*Action item*: Could you output the listing that follows exactly, without its images?

------------------------------------------------------------------------

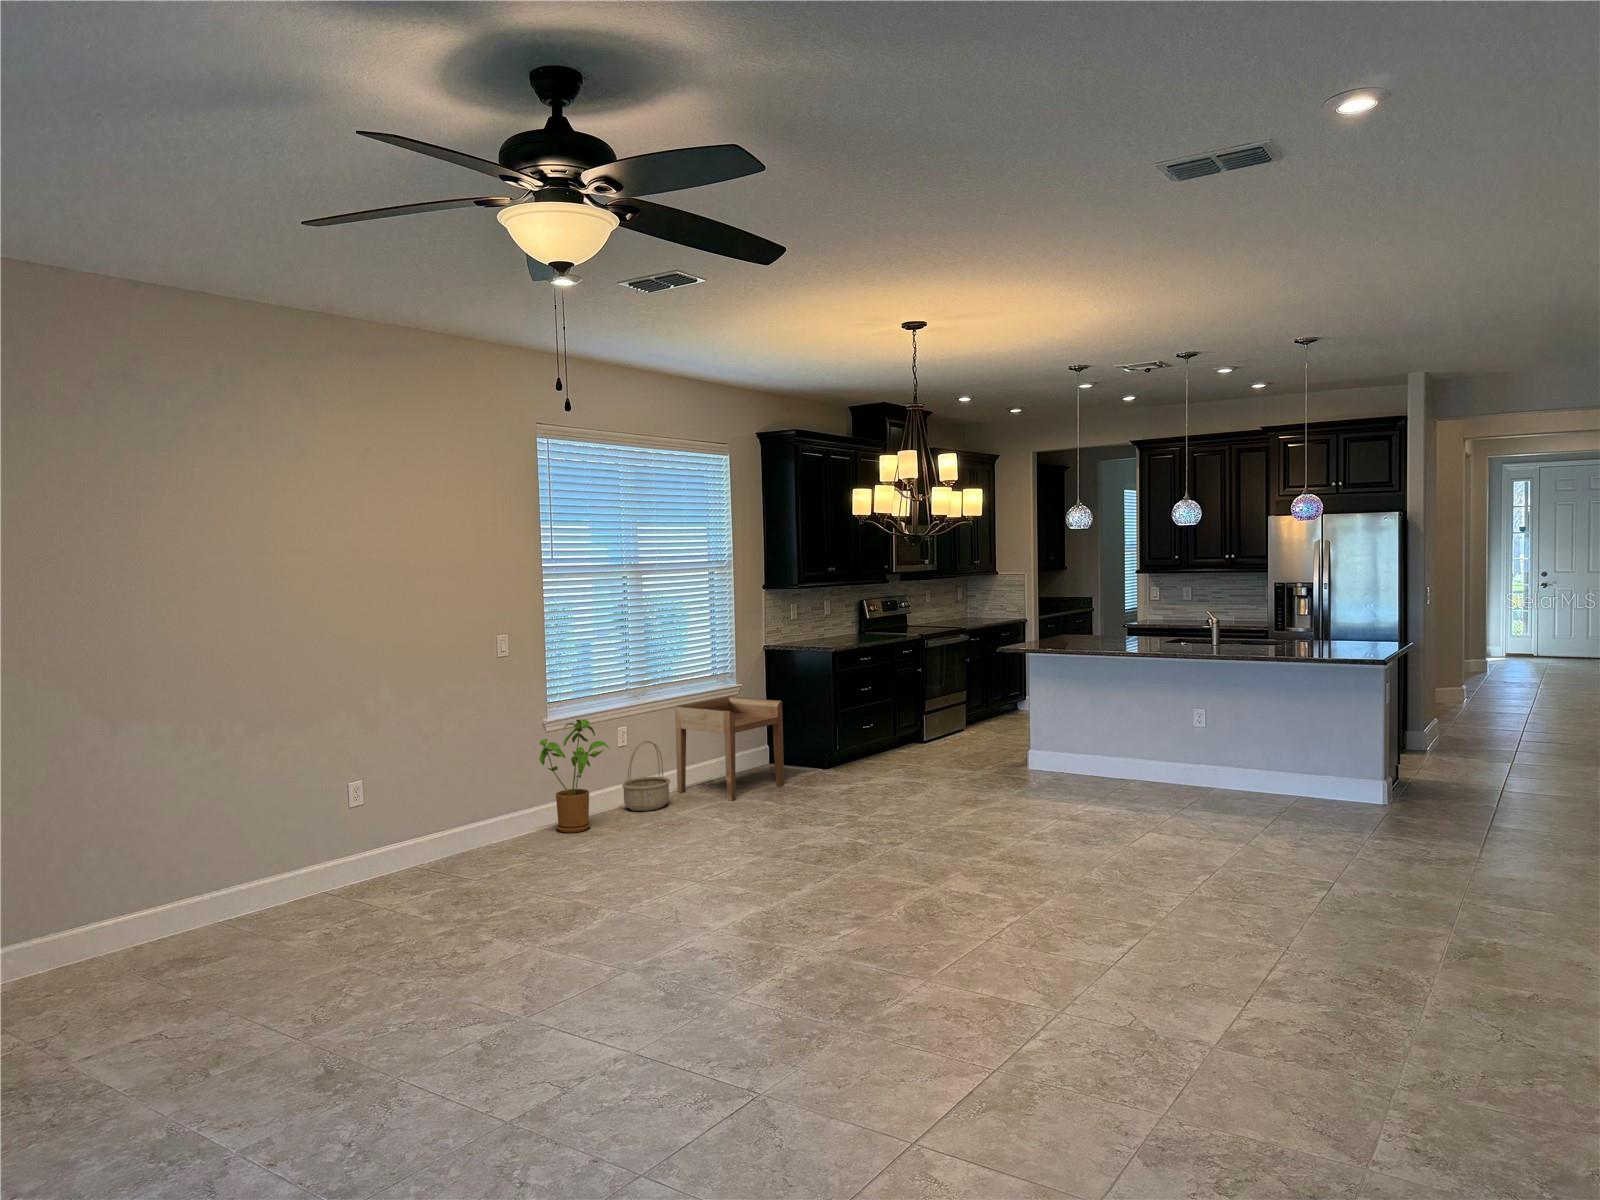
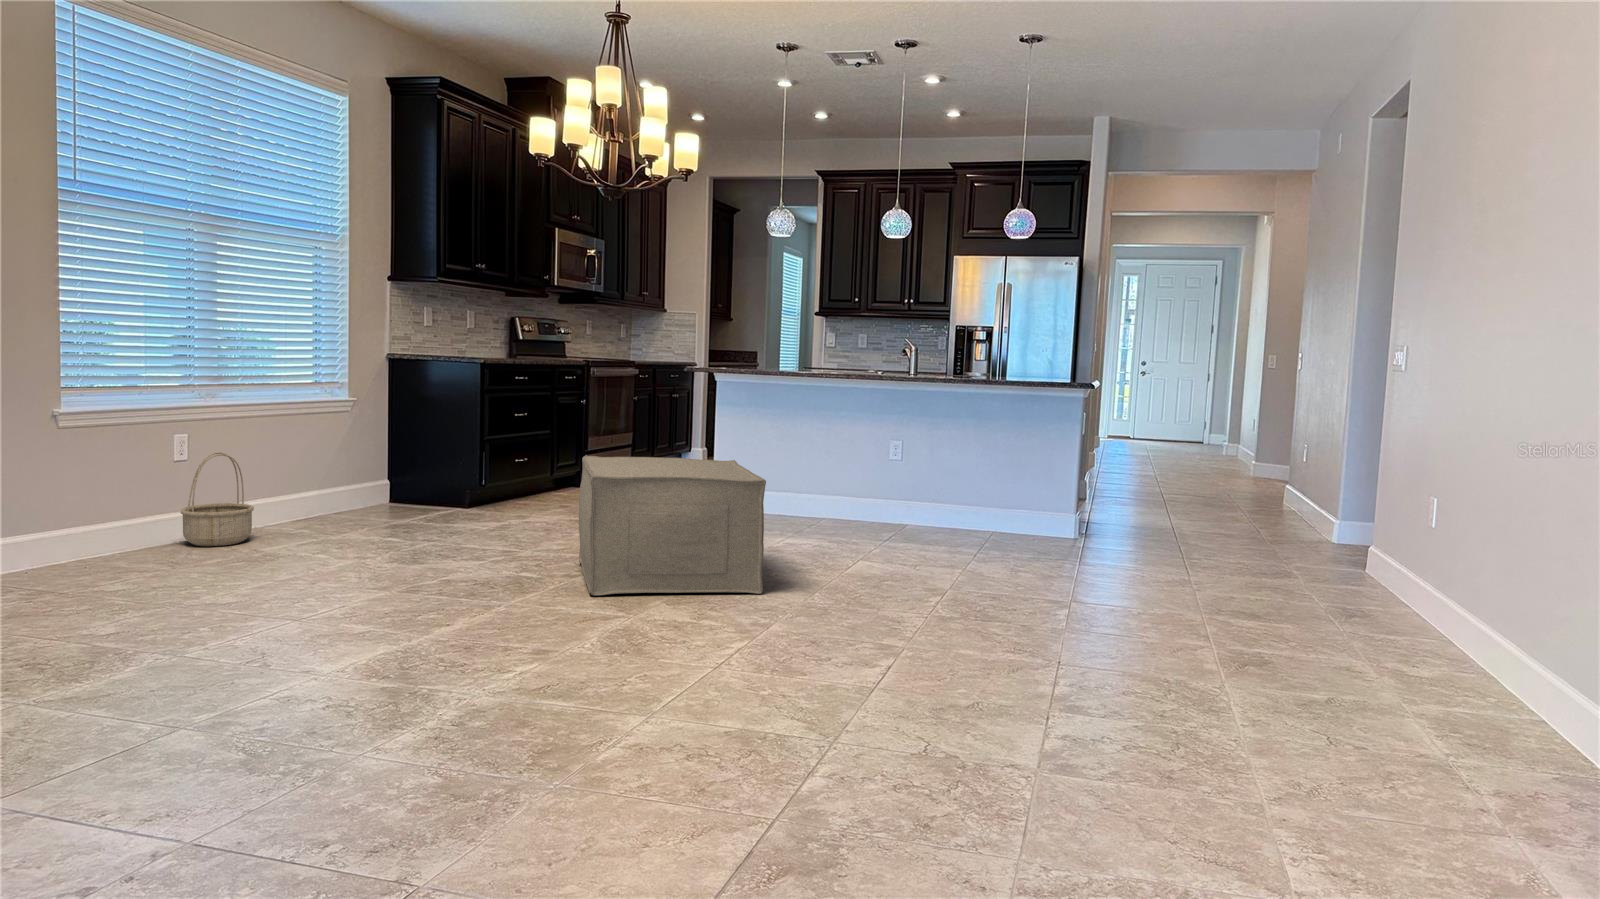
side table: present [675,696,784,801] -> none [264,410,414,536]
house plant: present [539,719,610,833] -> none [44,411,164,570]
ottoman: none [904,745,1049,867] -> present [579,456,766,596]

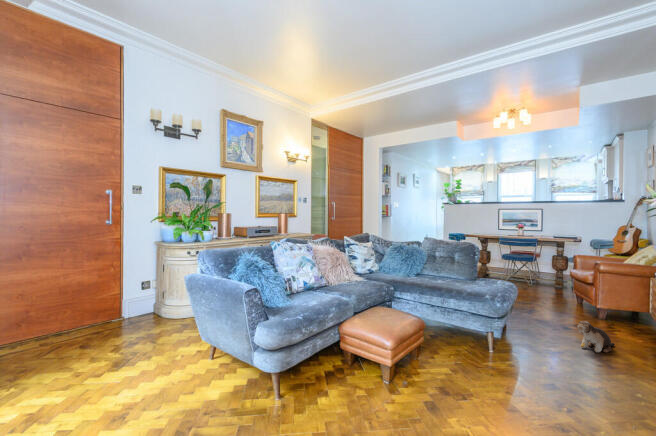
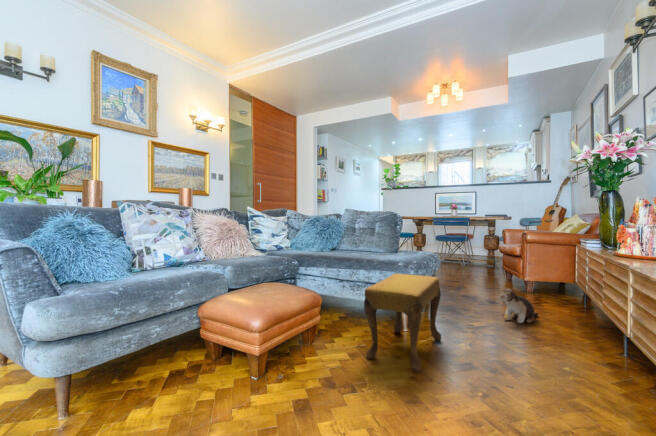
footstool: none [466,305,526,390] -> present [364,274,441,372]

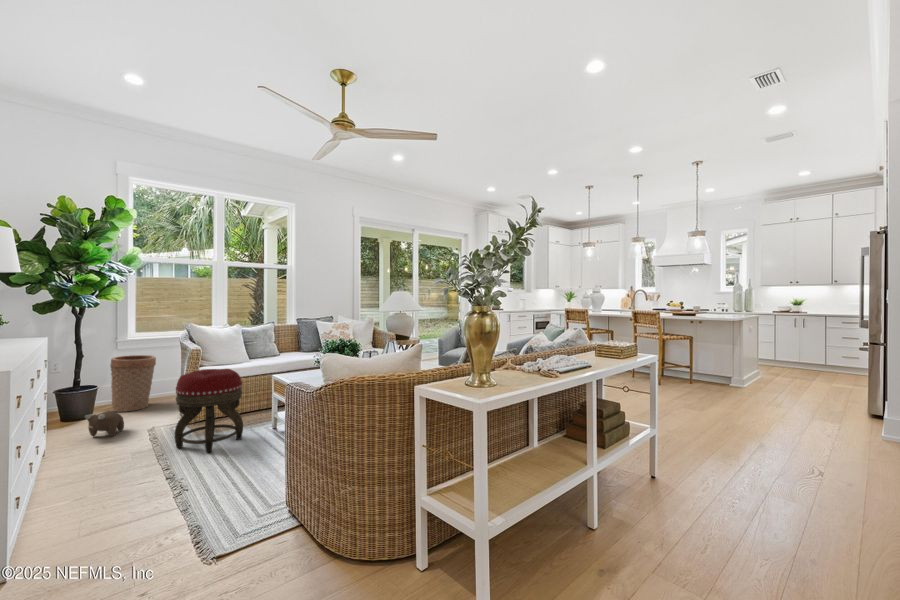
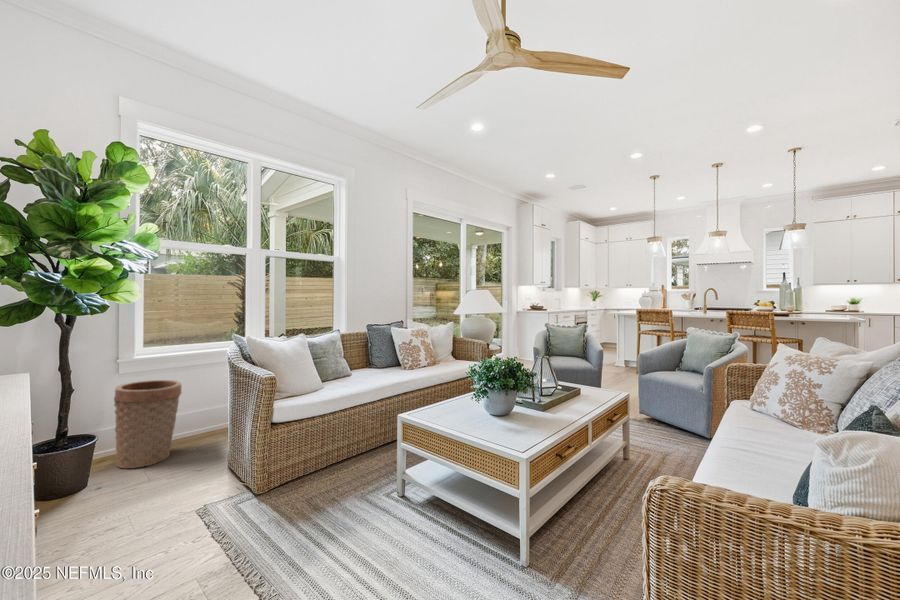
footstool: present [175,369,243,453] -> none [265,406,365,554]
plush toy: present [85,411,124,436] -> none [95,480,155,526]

------------------------------------------------------------------------

*Output of the exercise*:
side table: present [675,696,784,801] -> none [264,410,414,536]
house plant: present [539,719,610,833] -> none [44,411,164,570]
ottoman: none [904,745,1049,867] -> present [579,456,766,596]

footstool: none [466,305,526,390] -> present [364,274,441,372]

footstool: present [175,369,243,453] -> none [265,406,365,554]
plush toy: present [85,411,124,436] -> none [95,480,155,526]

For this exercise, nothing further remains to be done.